# [Records provided]
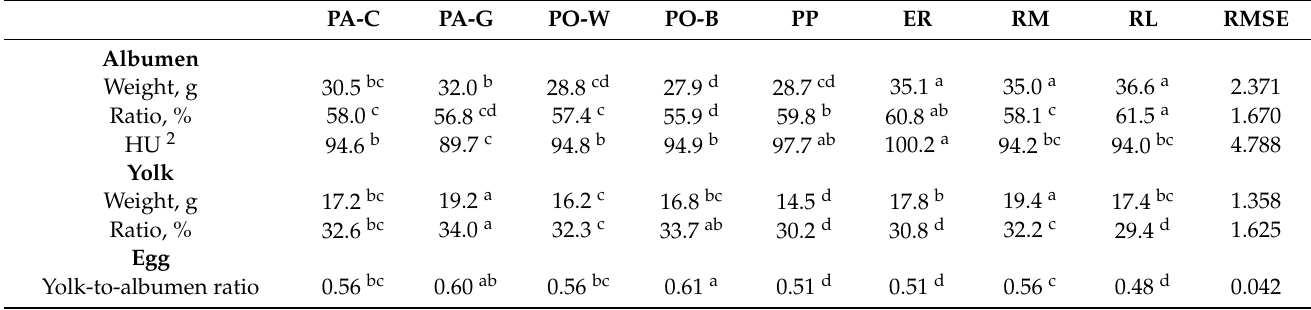
Table 3. Least squares means of albumen and yolk traits of the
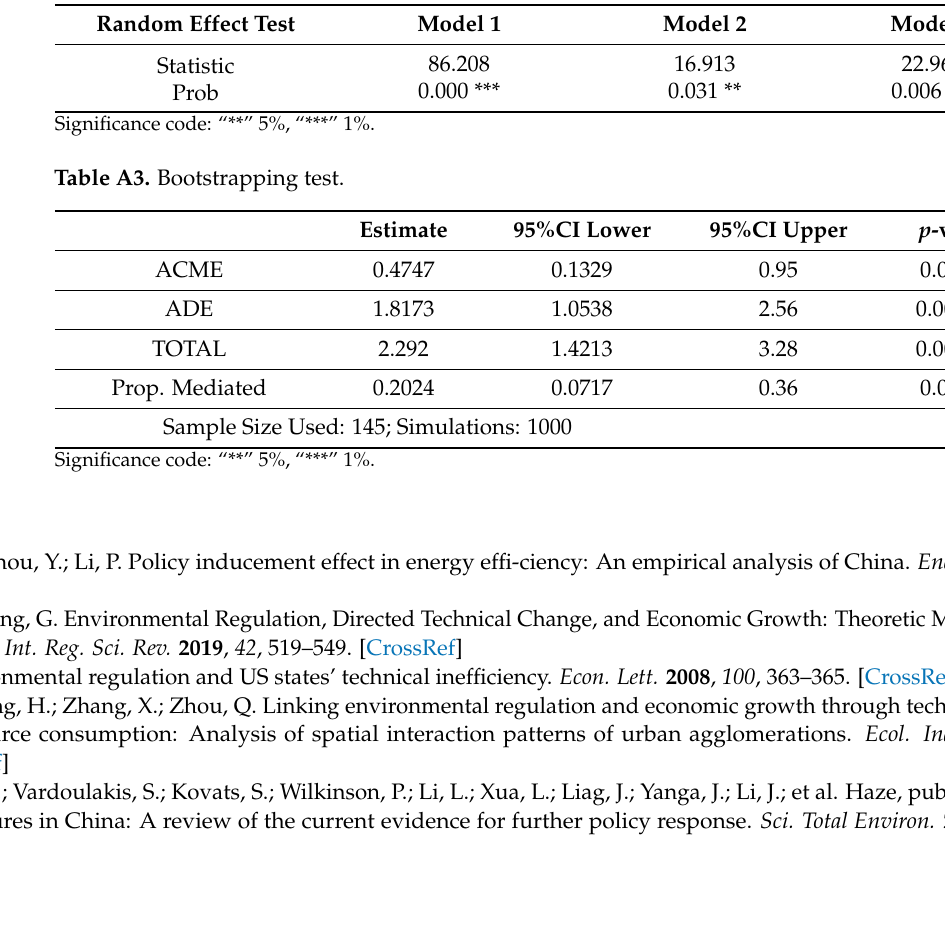
Table A2. Hausman test.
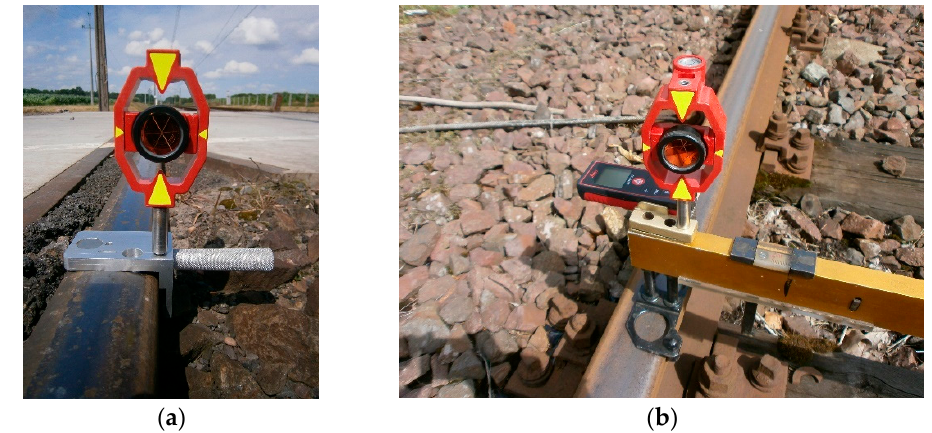
Figure 1. Integrated Geodetic Mini Prism Type 111 (GMP111) with: ( a ) magnetic measuring square (MMS); ( b ) gauge measure for measuring track and turnout parameters (GM) and laser distance meter (LDM).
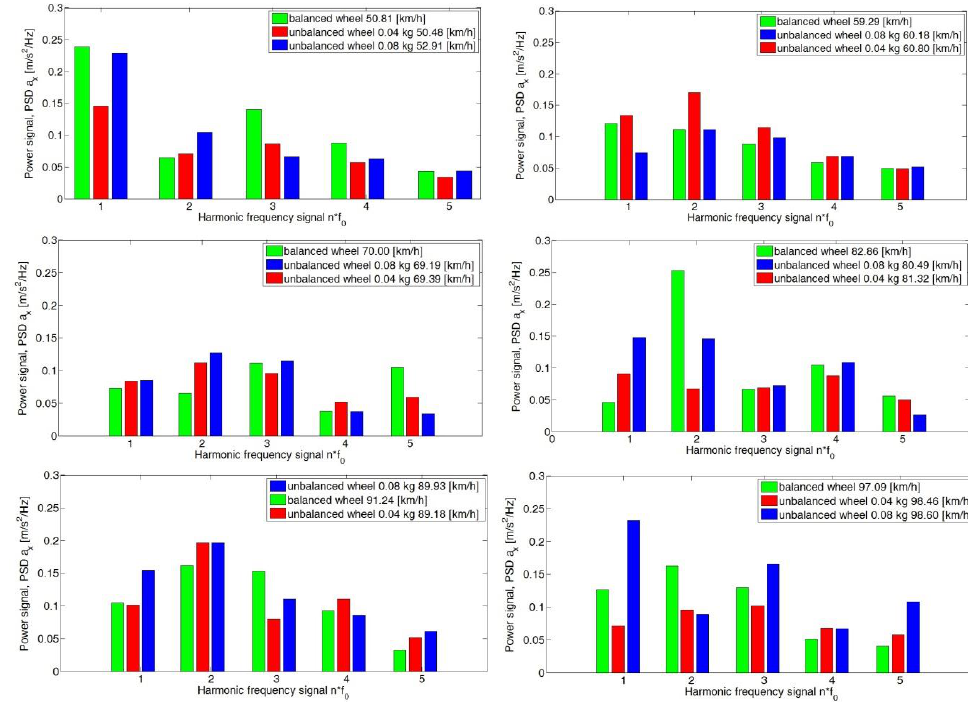
Figure 10. Signal power values of the analyzed harmonics of the x -axis for the adopted speed ranges for the road test.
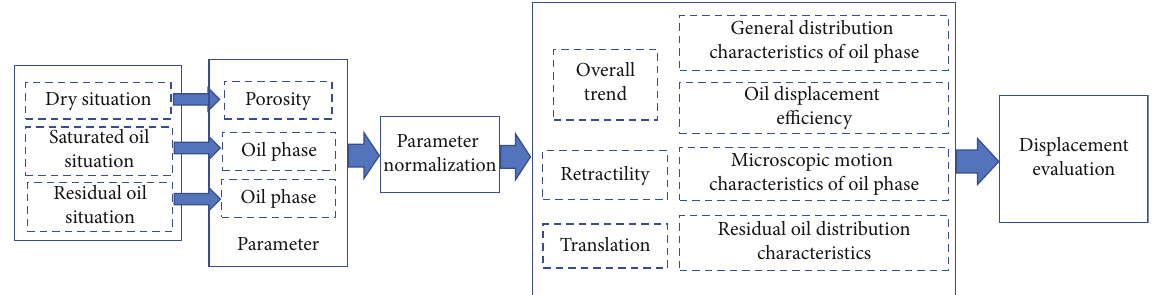
Figure 6: Water fl ooding description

# [How to complete this task]
Transcribe every entry word for word, excluding images.

# [Answer to the exercise]
Table 3. Least squares means of albumen and yolk traits of the
Table A2. Hausman test.
Figure 1. Integrated Geodetic Mini Prism Type 111 (GMP111) with: ( a ) magnetic measuring square (MMS); ( b ) gauge measure for measuring track and turnout parameters (GM) and laser distance meter (LDM).
Figure 10. Signal power values of the analyzed harmonics of the x -axis for the adopted speed ranges for the road test.
Figure 6: Water fl ooding description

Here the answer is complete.